Data extracted from a collection:

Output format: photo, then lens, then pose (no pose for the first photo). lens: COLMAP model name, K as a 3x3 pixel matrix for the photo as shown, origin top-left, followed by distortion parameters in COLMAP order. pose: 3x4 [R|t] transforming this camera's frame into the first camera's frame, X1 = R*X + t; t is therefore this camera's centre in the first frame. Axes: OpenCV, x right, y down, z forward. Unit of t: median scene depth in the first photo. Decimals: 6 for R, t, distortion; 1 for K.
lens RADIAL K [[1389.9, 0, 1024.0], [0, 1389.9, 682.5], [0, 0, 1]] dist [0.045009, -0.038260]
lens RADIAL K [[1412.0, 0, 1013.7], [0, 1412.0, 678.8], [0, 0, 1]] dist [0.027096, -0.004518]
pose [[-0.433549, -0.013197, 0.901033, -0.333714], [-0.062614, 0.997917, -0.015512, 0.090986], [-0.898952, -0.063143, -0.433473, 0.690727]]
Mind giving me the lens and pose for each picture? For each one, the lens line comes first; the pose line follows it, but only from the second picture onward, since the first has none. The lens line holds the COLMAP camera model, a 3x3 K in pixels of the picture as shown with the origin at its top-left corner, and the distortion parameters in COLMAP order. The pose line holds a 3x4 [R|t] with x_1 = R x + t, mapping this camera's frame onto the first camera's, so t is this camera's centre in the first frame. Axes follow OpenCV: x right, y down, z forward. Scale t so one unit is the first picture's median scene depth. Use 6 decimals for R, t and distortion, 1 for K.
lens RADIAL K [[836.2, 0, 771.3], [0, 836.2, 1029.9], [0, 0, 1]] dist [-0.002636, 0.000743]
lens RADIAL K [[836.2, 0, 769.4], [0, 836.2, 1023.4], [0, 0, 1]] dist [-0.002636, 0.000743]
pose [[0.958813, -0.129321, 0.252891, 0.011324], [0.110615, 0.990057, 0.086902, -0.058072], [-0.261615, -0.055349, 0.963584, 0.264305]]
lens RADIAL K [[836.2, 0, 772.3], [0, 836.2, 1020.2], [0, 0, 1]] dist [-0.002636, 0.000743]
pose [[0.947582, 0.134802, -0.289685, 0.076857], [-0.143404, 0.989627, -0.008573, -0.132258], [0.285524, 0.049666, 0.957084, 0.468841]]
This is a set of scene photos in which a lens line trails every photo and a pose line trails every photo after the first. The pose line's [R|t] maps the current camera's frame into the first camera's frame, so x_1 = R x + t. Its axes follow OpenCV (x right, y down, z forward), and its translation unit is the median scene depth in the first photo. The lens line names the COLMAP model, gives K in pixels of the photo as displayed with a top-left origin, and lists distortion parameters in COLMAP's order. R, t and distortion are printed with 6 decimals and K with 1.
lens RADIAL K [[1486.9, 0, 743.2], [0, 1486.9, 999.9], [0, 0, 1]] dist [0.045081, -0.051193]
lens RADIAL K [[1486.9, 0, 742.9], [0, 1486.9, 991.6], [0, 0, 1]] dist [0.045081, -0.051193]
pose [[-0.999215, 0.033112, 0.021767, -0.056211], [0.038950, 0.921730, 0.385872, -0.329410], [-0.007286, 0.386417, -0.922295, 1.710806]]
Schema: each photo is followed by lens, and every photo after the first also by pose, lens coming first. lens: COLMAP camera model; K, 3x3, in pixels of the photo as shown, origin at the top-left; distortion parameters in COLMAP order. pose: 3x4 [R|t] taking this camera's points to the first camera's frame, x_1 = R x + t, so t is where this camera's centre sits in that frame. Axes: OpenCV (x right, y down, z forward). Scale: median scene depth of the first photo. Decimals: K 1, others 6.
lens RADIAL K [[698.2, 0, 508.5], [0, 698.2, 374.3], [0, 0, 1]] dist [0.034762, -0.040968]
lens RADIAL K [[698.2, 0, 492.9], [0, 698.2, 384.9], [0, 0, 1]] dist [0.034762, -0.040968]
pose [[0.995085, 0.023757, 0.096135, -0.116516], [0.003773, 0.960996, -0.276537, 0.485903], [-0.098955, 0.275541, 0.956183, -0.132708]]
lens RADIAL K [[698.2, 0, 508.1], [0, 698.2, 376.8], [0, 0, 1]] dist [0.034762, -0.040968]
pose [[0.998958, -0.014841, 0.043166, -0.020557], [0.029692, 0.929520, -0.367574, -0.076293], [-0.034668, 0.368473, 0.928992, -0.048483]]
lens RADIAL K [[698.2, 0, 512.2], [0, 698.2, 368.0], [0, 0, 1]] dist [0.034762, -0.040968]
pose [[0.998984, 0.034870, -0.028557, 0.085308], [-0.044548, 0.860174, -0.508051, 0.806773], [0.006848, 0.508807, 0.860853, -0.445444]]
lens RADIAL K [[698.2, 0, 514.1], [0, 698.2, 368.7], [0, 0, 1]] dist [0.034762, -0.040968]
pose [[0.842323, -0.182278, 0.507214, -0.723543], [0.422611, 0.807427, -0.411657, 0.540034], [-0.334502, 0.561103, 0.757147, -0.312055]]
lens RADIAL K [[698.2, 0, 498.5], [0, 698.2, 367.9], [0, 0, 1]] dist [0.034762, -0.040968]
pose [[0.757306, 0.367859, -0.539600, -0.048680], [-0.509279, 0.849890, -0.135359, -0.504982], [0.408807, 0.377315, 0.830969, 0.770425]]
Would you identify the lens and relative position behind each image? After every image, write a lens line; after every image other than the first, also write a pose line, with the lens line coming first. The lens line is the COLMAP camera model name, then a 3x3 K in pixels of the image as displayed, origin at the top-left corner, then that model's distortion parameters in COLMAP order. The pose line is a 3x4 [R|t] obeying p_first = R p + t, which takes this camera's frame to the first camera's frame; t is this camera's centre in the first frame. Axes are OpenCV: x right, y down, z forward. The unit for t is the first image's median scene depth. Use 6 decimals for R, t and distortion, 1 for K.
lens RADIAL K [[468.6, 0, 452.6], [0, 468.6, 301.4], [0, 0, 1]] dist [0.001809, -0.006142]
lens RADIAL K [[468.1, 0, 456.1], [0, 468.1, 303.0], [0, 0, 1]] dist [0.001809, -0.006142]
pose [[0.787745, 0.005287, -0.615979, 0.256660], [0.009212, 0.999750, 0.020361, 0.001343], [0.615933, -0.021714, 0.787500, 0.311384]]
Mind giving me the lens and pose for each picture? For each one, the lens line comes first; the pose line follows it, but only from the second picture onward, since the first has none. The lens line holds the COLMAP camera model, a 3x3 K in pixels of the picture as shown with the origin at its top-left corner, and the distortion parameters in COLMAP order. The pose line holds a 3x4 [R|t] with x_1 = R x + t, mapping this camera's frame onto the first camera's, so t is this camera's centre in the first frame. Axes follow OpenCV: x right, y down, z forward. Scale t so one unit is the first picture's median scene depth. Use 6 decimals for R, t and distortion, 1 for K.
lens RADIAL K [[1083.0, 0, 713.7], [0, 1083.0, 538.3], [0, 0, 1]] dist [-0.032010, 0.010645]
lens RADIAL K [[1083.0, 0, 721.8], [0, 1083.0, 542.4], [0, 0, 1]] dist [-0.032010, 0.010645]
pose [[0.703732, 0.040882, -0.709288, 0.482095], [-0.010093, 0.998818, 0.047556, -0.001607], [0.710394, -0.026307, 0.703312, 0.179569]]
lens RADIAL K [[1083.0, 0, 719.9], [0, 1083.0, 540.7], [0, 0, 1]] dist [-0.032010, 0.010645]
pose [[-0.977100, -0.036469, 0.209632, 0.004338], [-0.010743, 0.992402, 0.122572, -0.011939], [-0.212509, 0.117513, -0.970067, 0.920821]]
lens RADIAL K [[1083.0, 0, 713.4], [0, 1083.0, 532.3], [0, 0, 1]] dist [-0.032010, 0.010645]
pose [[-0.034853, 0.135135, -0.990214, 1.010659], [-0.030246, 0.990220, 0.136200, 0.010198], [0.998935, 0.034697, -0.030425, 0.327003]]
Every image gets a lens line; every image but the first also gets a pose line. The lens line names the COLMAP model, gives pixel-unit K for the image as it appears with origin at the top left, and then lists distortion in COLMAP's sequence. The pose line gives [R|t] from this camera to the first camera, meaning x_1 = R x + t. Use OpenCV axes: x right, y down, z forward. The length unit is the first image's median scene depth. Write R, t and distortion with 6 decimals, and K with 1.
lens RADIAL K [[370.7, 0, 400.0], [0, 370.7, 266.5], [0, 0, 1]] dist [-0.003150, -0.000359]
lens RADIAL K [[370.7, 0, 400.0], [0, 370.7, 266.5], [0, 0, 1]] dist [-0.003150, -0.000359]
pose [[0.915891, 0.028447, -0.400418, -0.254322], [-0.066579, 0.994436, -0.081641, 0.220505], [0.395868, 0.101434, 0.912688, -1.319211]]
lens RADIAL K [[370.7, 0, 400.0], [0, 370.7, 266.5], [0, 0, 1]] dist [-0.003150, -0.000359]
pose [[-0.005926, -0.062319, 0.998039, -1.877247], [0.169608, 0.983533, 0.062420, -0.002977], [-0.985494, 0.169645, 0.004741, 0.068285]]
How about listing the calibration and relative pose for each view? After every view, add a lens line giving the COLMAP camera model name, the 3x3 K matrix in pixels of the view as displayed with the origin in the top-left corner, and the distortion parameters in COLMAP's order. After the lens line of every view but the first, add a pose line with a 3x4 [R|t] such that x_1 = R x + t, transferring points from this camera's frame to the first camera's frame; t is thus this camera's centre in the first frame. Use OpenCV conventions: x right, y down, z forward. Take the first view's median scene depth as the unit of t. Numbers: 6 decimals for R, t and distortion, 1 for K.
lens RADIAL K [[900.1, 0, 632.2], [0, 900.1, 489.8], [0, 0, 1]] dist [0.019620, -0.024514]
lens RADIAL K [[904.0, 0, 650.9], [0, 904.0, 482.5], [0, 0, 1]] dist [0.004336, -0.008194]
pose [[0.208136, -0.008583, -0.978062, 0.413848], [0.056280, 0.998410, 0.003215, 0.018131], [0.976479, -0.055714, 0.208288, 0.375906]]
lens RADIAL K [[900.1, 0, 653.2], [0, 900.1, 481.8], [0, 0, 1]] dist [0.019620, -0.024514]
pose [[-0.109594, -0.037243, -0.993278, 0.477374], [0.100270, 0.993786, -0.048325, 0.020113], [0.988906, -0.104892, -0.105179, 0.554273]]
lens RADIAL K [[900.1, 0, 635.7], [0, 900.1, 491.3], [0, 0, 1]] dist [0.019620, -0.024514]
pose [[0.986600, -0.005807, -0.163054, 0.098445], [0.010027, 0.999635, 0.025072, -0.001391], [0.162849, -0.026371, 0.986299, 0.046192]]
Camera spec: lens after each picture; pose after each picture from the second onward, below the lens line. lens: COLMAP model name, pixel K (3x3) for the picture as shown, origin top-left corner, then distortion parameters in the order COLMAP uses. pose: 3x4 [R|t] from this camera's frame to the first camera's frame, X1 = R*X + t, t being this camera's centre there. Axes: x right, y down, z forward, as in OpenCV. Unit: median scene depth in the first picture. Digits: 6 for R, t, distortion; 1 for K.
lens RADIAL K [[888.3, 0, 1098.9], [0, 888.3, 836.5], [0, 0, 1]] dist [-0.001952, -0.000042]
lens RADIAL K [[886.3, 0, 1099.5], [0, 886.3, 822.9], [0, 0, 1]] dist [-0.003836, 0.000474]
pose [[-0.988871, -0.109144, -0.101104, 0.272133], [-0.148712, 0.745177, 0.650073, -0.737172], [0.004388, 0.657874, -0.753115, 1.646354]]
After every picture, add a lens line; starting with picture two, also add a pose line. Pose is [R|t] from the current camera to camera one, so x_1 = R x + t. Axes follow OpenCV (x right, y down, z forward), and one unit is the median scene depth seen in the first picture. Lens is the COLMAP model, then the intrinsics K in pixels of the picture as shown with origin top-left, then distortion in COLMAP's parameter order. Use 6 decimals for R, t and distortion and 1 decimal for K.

◆ **WHAT TO PRODUCE**:
Lines from the one holding "Camera spec: lens" to the last line of the records: return these exactly, and only these.

◆ **OUTPUT BELOW**:
Camera spec: lens after each picture; pose after each picture from the second onward, below the lens line. lens: COLMAP model name, pixel K (3x3) for the picture as shown, origin top-left corner, then distortion parameters in the order COLMAP uses. pose: 3x4 [R|t] from this camera's frame to the first camera's frame, X1 = R*X + t, t being this camera's centre there. Axes: x right, y down, z forward, as in OpenCV. Unit: median scene depth in the first picture. Digits: 6 for R, t, distortion; 1 for K.
lens RADIAL K [[888.3, 0, 1098.9], [0, 888.3, 836.5], [0, 0, 1]] dist [-0.001952, -0.000042]
lens RADIAL K [[886.3, 0, 1099.5], [0, 886.3, 822.9], [0, 0, 1]] dist [-0.003836, 0.000474]
pose [[-0.988871, -0.109144, -0.101104, 0.272133], [-0.148712, 0.745177, 0.650073, -0.737172], [0.004388, 0.657874, -0.753115, 1.646354]]
After every picture, add a lens line; starting with picture two, also add a pose line. Pose is [R|t] from the current camera to camera one, so x_1 = R x + t. Axes follow OpenCV (x right, y down, z forward), and one unit is the median scene depth seen in the first picture. Lens is the COLMAP model, then the intrinsics K in pixels of the picture as shown with origin top-left, then distortion in COLMAP's parameter order. Use 6 decimals for R, t and distortion and 1 decimal for K.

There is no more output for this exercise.